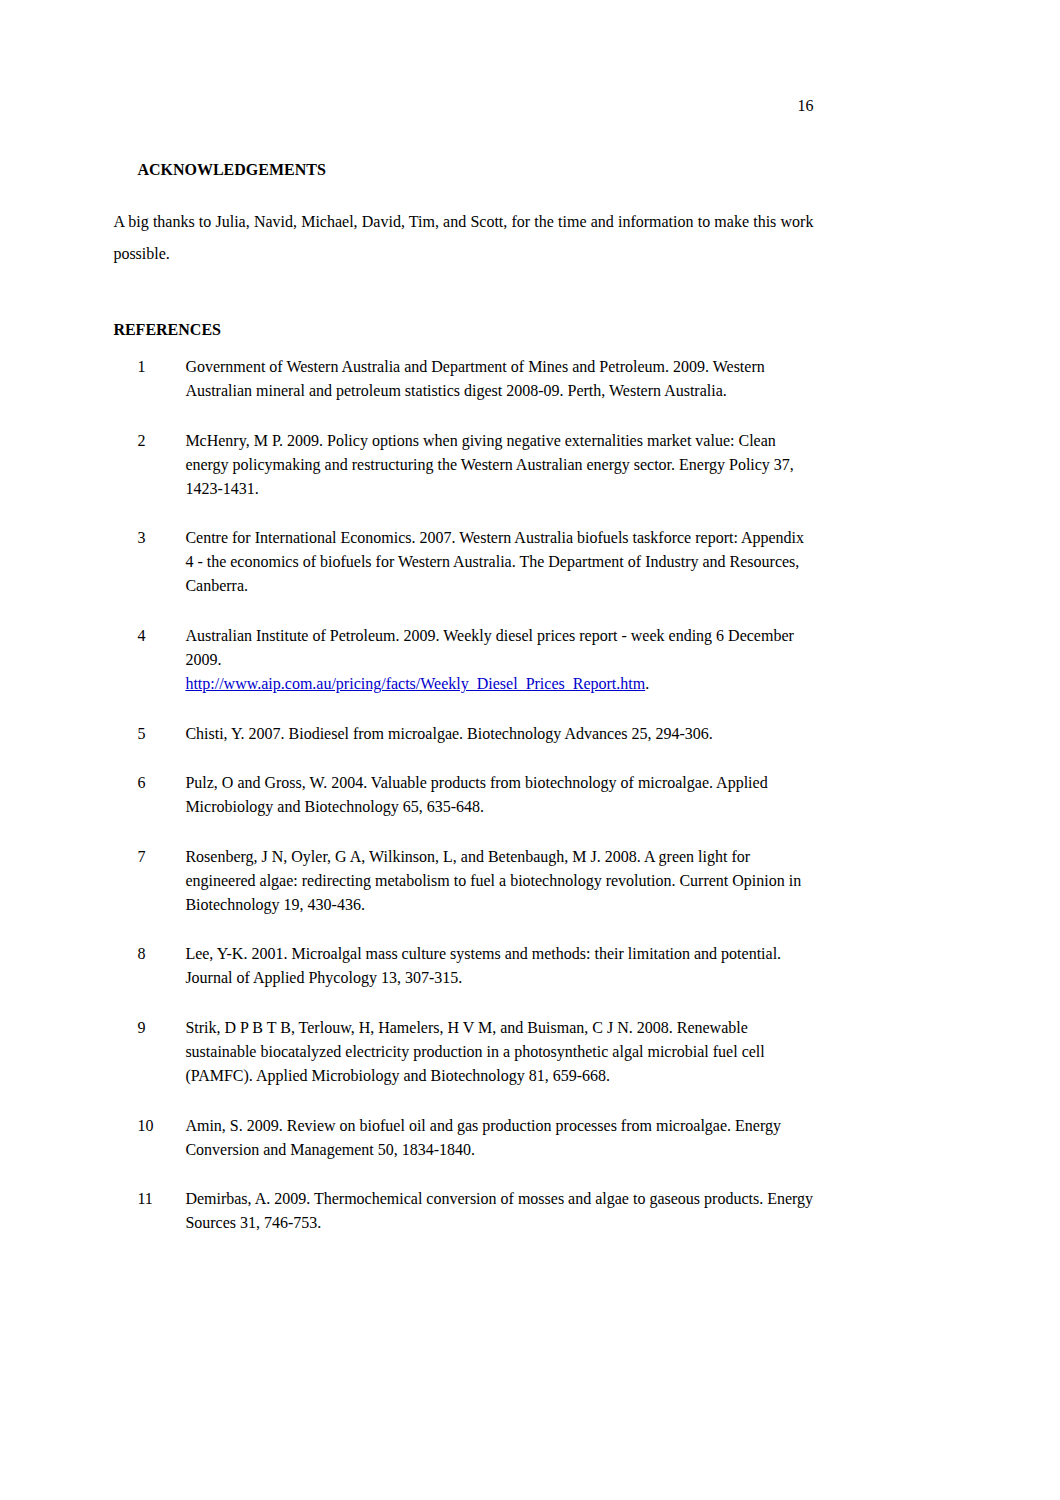16
ACKNOWLEDGEMENTS
A big thanks to Julia, Navid, Michael, David, Tim, and Scott, for the time and information to make this work possible.
REFERENCES
Government of Western Australia and Department of Mines and Petroleum. 2009. Western Australian mineral and petroleum statistics digest 2008-09. Perth, Western Australia.
McHenry, M P. 2009. Policy options when giving negative externalities market value: Clean energy policymaking and restructuring the Western Australian energy sector. Energy Policy 37, 1423-1431.
Centre for International Economics. 2007. Western Australia biofuels taskforce report: Appendix 4 - the economics of biofuels for Western Australia. The Department of Industry and Resources, Canberra.
Australian Institute of Petroleum. 2009. Weekly diesel prices report - week ending 6 December 2009.
http://www.aip.com.au/pricing/facts/Weekly_Diesel_Prices_Report.htm.
Chisti, Y. 2007. Biodiesel from microalgae. Biotechnology Advances 25, 294-306.
Pulz, O and Gross, W. 2004. Valuable products from biotechnology of microalgae. Applied Microbiology and Biotechnology 65, 635-648.
Rosenberg, J N, Oyler, G A, Wilkinson, L, and Betenbaugh, M J. 2008. A green light for engineered algae: redirecting metabolism to fuel a biotechnology revolution. Current Opinion in Biotechnology 19, 430-436.
Lee, Y-K. 2001. Microalgal mass culture systems and methods: their limitation and potential. Journal of Applied Phycology 13, 307-315.
Strik, D P B T B, Terlouw, H, Hamelers, H V M, and Buisman, C J N. 2008. Renewable sustainable biocatalyzed electricity production in a photosynthetic algal microbial fuel cell (PAMFC). Applied Microbiology and Biotechnology 81, 659-668.
Amin, S. 2009. Review on biofuel oil and gas production processes from microalgae. Energy Conversion and Management 50, 1834-1840.
Demirbas, A. 2009. Thermochemical conversion of mosses and algae to gaseous products. Energy Sources 31, 746-753.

* * * * * * * * *

ACTIVITY:
Whenever the word "Applied" occurs in a line above, copy that line.

RESULT OF THE EXERCISE:
Pulz, O and Gross, W. 2004. Valuable products from biotechnology of microalgae. Applied Microbiology and Biotechnology 65, 635-648.
Lee, Y-K. 2001. Microalgal mass culture systems and methods: their limitation and potential. Journal of Applied Phycology 13, 307-315.
Strik, D P B T B, Terlouw, H, Hamelers, H V M, and Buisman, C J N. 2008. Renewable sustainable biocatalyzed electricity production in a photosynthetic algal microbial fuel cell (PAMFC). Applied Microbiology and Biotechnology 81, 659-668.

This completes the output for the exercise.